Der attraktive Frühblüher ist nicht giftig, im Gegenteil, er wird sogar als Heilpflanze eingestuft und kann in der Küche verwendet werden. Dennoch ist beim Verzehr und der Anwendung Vorsicht geboten: einige seiner Inhaltsstoffe verursachen Übelkeit.

Die Schlüsselblume ist nicht giftig

Sie wurde bereits vor Jahrhunderten als Heilmittel eingesetzt, da die schleimlösende, entzündungshemmende, krampflösende und blutstillende, sowie beruhigende Wirkung bekannt war. Man setzte die Wurzeln, Blätter und Blüten unter anderem ein bei:

  • bei Erkältungskrankheiten
  • bei Bronchitis
  • bei Halsentzündung
  • bei Husten
  • bei Schnupfen
  • bei Migräne
  • bei Neuralgien
  • bei Nervosität und Schlaflosigkeit
  • Prellungen
  • Gicht
  • Ödeme
  • Zahnschmerzen und Zahnfleischentzündung

Die heilende Wirkung der Schlüsselblume wurde mittlerweile wissenschaftlich nachgewiesen. Die Schlüsselblumen-Medizin verwendet man in Form von Tees, von Sirup oder als Tinktur (äußerlich bei Prellungen oder Gicht). Allerdings stellte man ebenfalls fest, dass in den Pflanzenstoffen Saponine enthalten sind, die bei empfindlichen Menschen Magenbeschwerden und Übelkeit auslösen können, wenn größere Mengen verzehrt werden. Schwangere Frauen und stillende Mütter sollten auf einen Verzehr verzichten.

Die Schlüsselblume ist essbar

Blätter und Blüten der Pflanze können in Maßen verzehrt werden. Man sammelt sie zwischen März und Juni und isst die Blätter roh in Salaten oder verwendet sie wie die Blüten als Dekoration auf Suppen, Salaten, Desserts oder auf Buffets. Die Blüten ergeben auch einen schmackhaften, leicht süßen Kräutertee. Sie können auch mit anderen Kräutern gemischt werden. Wachsen Schlüsselblumen im eigenen Garten, kann man sie problemlos ernten. In der freien Natur dürfen jedoch keine Schlüsselblumen oder auch Teile davon gepflückt oder ausgegraben werden, denn die gesamte Pflanze steht unter Naturschutz.
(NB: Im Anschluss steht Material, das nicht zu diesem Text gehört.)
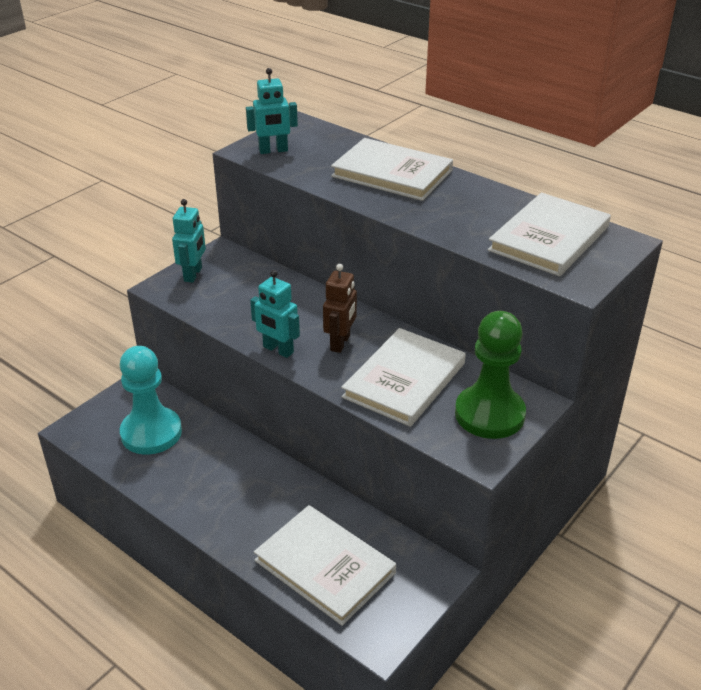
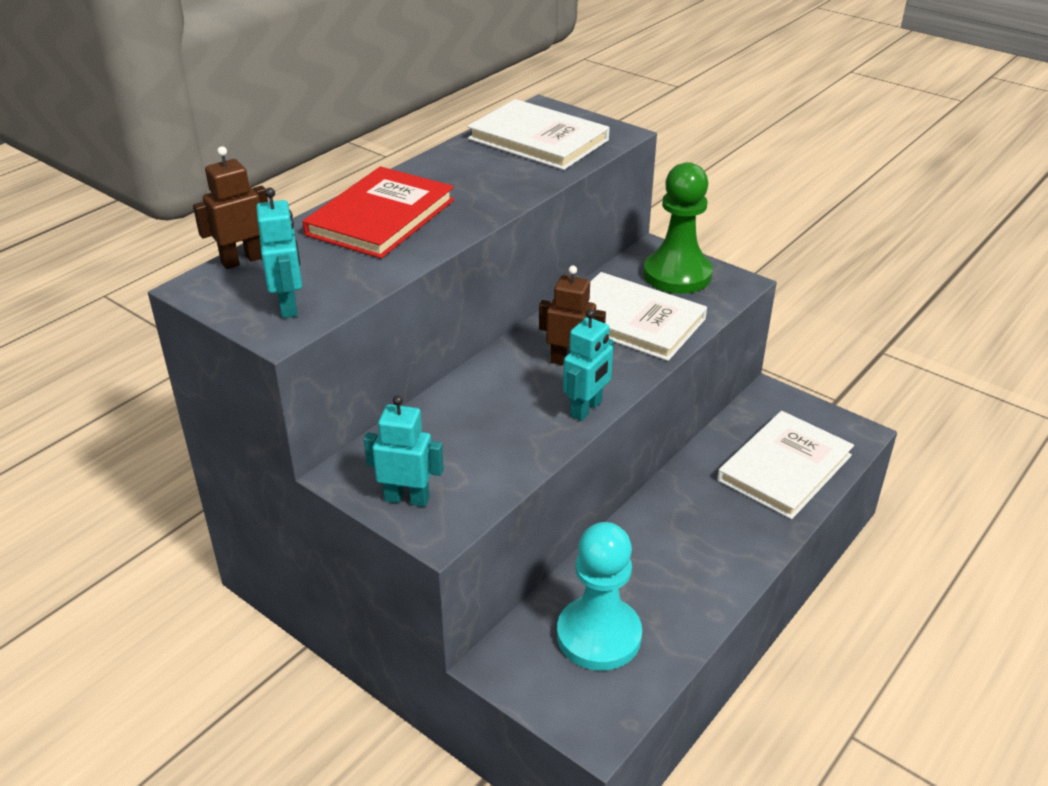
camera: 90 degrees left, 0 degrees up
white book [331,138,453,201] -> red book [303,166,454,259]
none -> brown robot [193,146,268,269]

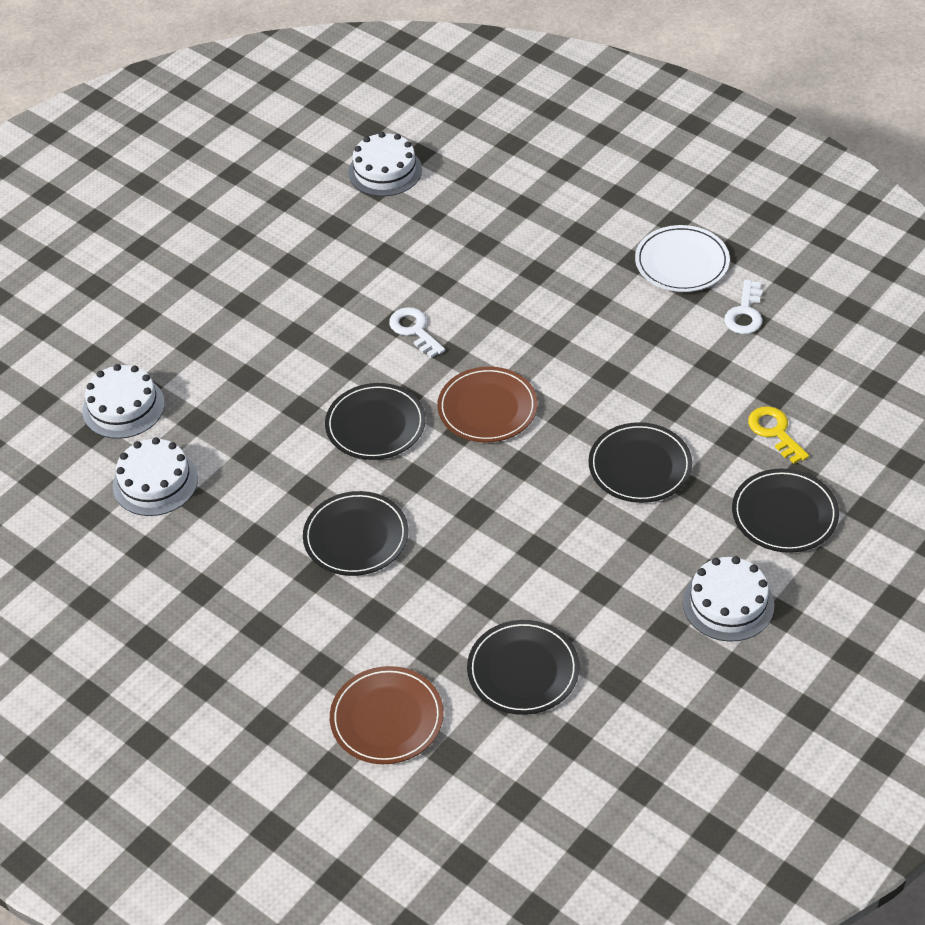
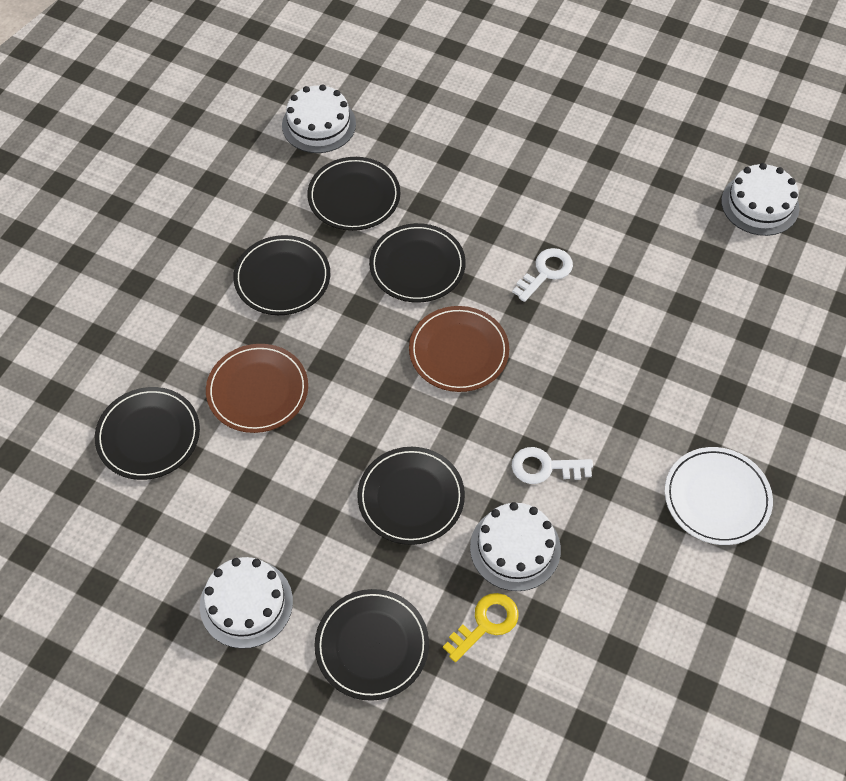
camera: 75 degrees right, 10 degrees up
white cake [82,364,165,439] -> white cake moved to [470,502,561,591]
brown plate [330,666,444,764] -> brown plate moved to [206,344,308,433]
white key [724,280,763,334] -> white key moved to [512,447,593,484]
none -> black plate [307,157,400,231]

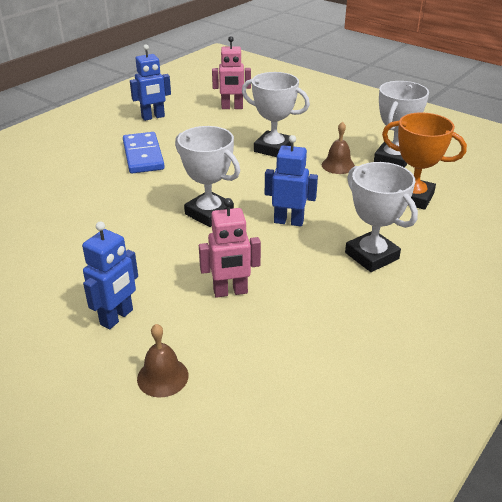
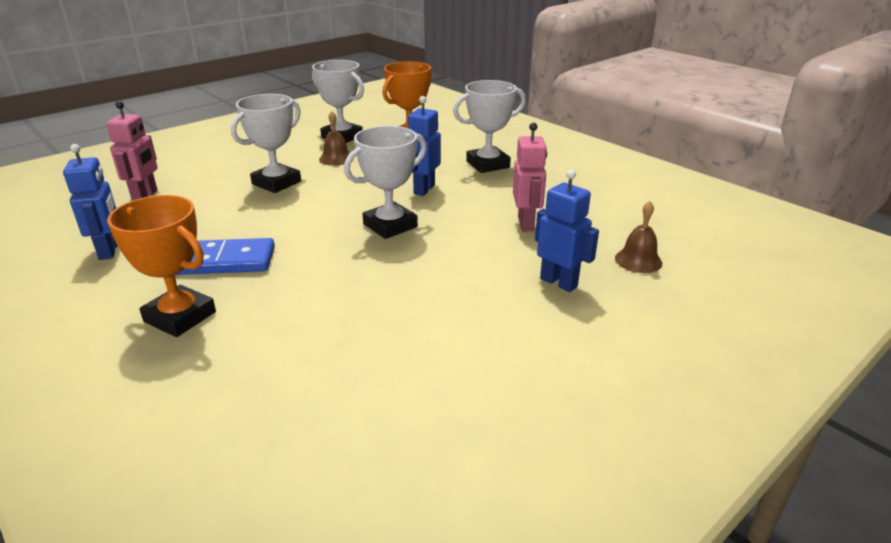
camera: 80 degrees left, 5 degrees down
none -> orange trophy [107,195,216,337]

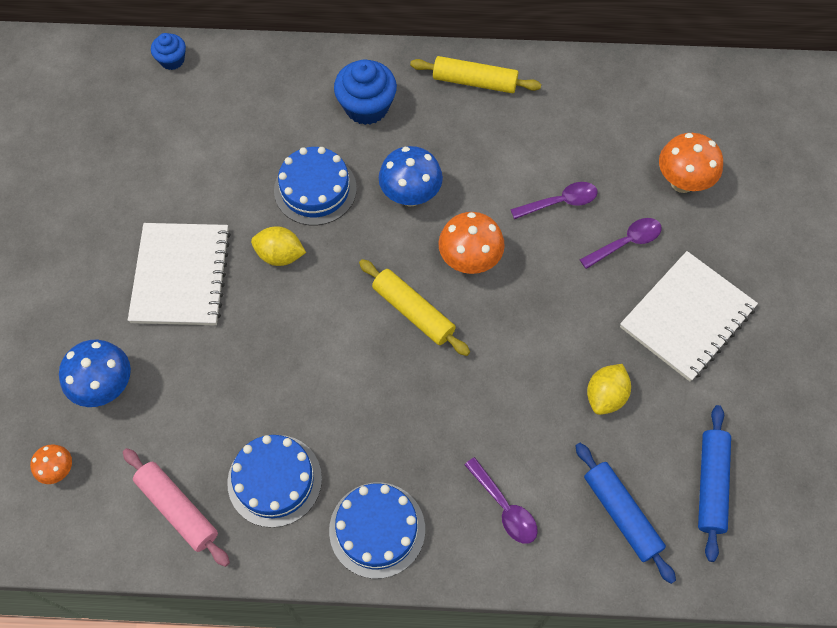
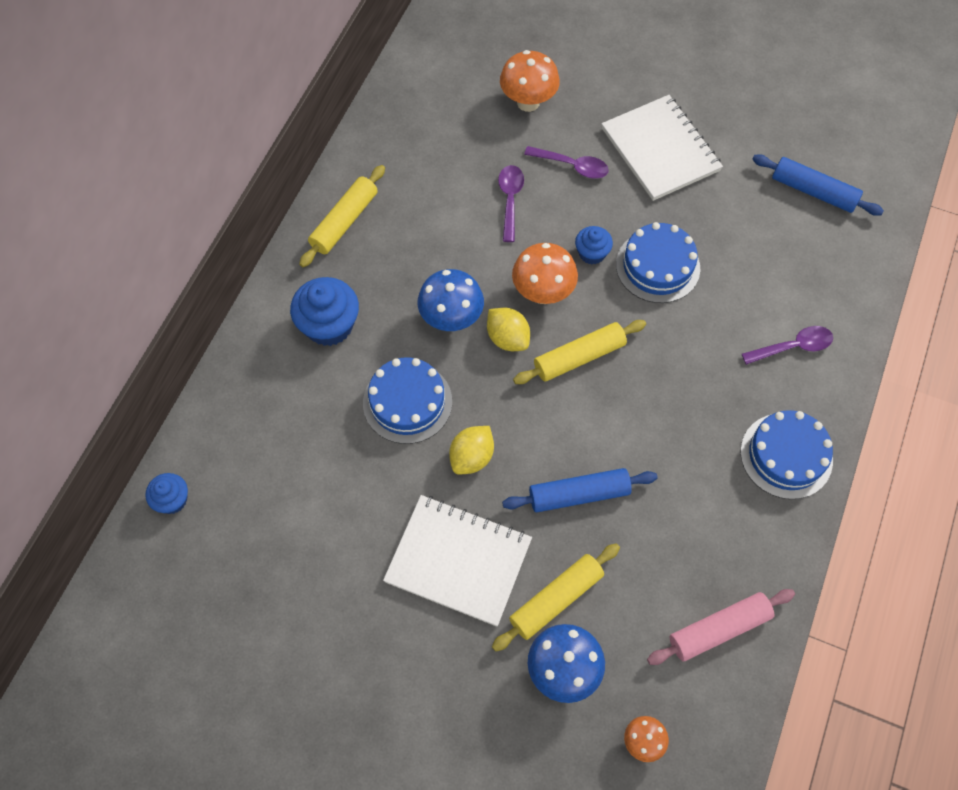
camera: 70 degrees left, 0 degrees up
blue cake [227,435,322,528] -> blue cake moved to [616,222,700,303]
blue rolling pin [575,443,676,584] -> blue rolling pin moved to [502,468,658,512]
purple spoon [580,218,661,269] -> purple spoon turned 120 degrees clockwise [524,146,609,179]
yellow lemon [587,364,631,415] -> yellow lemon moved to [487,308,530,351]
none -> yellow rolling pin [492,543,620,652]
none -> blue cupcake [575,226,613,264]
Außerdem ist die Wildstaude meist mit Pestiziden aus der Landwirtschaft kontaminiert und daher gesundheitsschädlich.

Man erntet seine Schlüsselblumen an einem sonnigen Tag, am besten am späten Vormittag. Dann ist der Morgentau getrocknet. Die Blätter und Blüten werden vorsichtig mit einer Schere abgeschnitten und nicht gewaschen. Vor der Verwendung werden die Pflanzenteile nur ausgeschüttelt, gröbere Verschmutzungen mit einem feuchten Tuch abgewischt.